Route Set Classification

In [17]:
# Cross validation test on route classification
res, imps = test_classification(df_routesets)

# adding the Data Type column
res['Data Type'] = 'Route Set'
imps['Data Type'] = 'Route Set'

# storing the results and importance of features
results = results.append(res, ignore_index=True)
importances = importances.append(imps, ignore_index=True)

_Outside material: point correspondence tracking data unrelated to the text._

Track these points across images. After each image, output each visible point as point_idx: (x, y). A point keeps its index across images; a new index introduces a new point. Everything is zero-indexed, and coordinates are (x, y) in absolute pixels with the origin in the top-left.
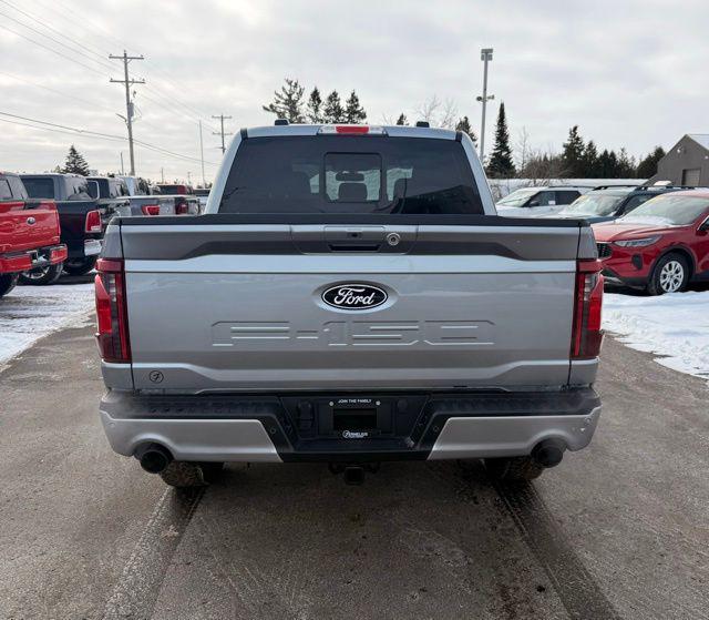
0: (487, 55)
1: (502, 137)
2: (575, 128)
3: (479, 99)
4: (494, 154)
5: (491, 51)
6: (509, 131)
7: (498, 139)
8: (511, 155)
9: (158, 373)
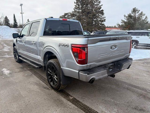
0: (21, 5)
1: (15, 20)
2: (28, 19)
3: (21, 13)
4: (14, 23)
5: (22, 4)
6: (16, 19)
7: (14, 21)
8: (17, 24)
9: (90, 65)
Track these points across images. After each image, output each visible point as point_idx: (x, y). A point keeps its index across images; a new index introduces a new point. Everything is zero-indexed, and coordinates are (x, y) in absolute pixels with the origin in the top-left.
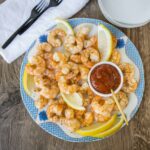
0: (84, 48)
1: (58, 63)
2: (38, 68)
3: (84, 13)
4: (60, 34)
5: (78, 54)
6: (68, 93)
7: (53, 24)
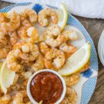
0: (58, 48)
1: (27, 36)
2: (8, 24)
3: (87, 23)
4: (53, 18)
5: (49, 47)
6: (9, 66)
7: (56, 5)
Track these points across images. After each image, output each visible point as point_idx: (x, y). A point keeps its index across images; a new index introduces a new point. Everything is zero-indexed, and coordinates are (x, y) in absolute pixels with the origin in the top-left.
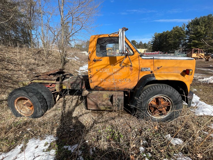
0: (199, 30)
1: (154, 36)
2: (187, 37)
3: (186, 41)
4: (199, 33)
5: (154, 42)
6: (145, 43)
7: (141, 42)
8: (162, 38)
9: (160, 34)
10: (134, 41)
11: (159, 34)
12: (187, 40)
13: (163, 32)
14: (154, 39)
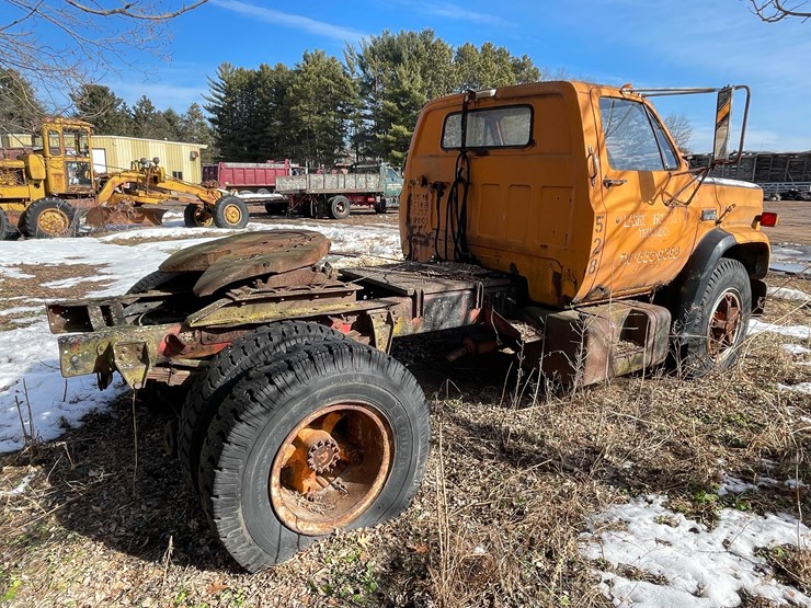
0: (406, 84)
1: (218, 81)
2: (366, 108)
3: (362, 122)
4: (405, 94)
5: (222, 109)
6: (169, 113)
7: (146, 103)
8: (259, 94)
9: (248, 75)
10: (104, 91)
11: (240, 71)
12: (367, 121)
13: (262, 67)
14: (223, 95)
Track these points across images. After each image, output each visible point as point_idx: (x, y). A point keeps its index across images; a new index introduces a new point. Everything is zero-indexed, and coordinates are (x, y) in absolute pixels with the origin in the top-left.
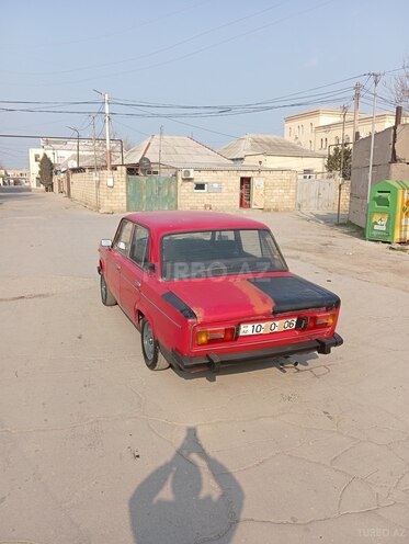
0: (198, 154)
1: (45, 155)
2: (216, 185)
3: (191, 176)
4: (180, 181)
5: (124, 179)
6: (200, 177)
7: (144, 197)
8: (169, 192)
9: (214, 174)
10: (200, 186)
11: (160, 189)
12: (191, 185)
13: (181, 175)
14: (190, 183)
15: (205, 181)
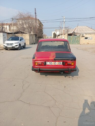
0: (88, 30)
1: (55, 33)
2: (91, 38)
3: (84, 36)
4: (81, 37)
5: (67, 37)
6: (86, 36)
7: (71, 41)
8: (78, 40)
9: (90, 35)
10: (86, 38)
11: (75, 39)
12: (84, 38)
13: (81, 35)
14: (84, 37)
15: (88, 37)
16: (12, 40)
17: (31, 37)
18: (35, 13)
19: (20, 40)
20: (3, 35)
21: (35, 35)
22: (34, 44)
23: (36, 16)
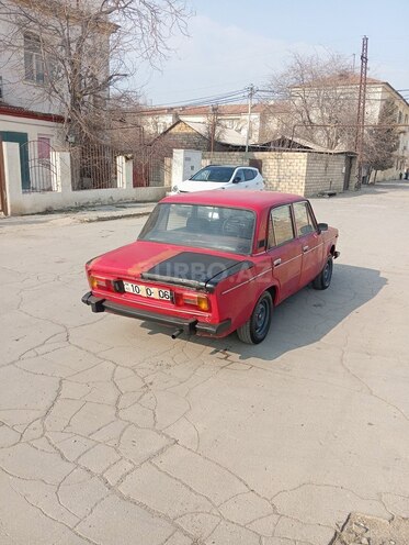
16: (211, 178)
17: (320, 165)
18: (364, 58)
19: (234, 182)
20: (187, 159)
21: (343, 157)
22: (331, 195)
23: (364, 68)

# showing a few newest rows
results.tail()
Accuracy: 63.38% ±0.0974 <-- combined
Accuracy: 63.31% ±0.0972 <-- generic
Accuracy: 63.42% ±0.0970 <-- provenance
Out[17]:
Accuracy Metrics Data Type
8995 0.678808 provenance Route Set
8996 0.637417 provenance Route Set
8997 0.645695 provenance Route Set
8998 0.639073 provenance Route Set
8999 0.661130 provenance Route Set

Charting the accuracy scores

In [20]:
%matplotlib inline
import seaborn as sns
sns.set_style("whitegrid")
sns.set_context("paper", font_scale=1.4)

Converting the accuracy score from [0, 1] to percentage, i.e [0, 100]:

In [21]:
results.Accuracy = results.Accuracy * 100
results.head()
Out[21]:
Accuracy Metrics Data Type
0 50.0 combined Building
1 50.0 combined Building
2 50.0 combined Building
3 50.0 combined Building
4 50.0 combined Building
In [22]:
from matplotlib.font_manager import FontProperties
fontP = FontProperties()
fontP.set_size(12)
In [34]:
pal = sns.light_palette("seagreen", n_colors=3, reverse=True)
plot = sns.barplot(x="Data Type", y="Accuracy", hue='Metrics', palette=pal, errwidth=1, capsize=0.02, data=results)
plot.set_ylim(40, 90)
plot.legend(loc='upper center', bbox_to_anchor=(0.5, 1.0), ncol=3)
plot.set_ylabel('Accuracy (%)')
Out[34]:
<matplotlib.text.Text at 0x1167f3668>

Results: We cannot use the provenance of buildings in our approach for assessing their quality because they are all the same in terms of the topology of their historical provenance graphs. There are small correlations between the provenance of routes/route sets and their quality. However, as shown above, the decision tree classifier's accuracy in predicting their quality is very low, 61% and 63%, compared with 97% and 96% while using the dependency graphs (or the forward provenance). Note that the baseline accuracy for random selection, in this application, is 50%.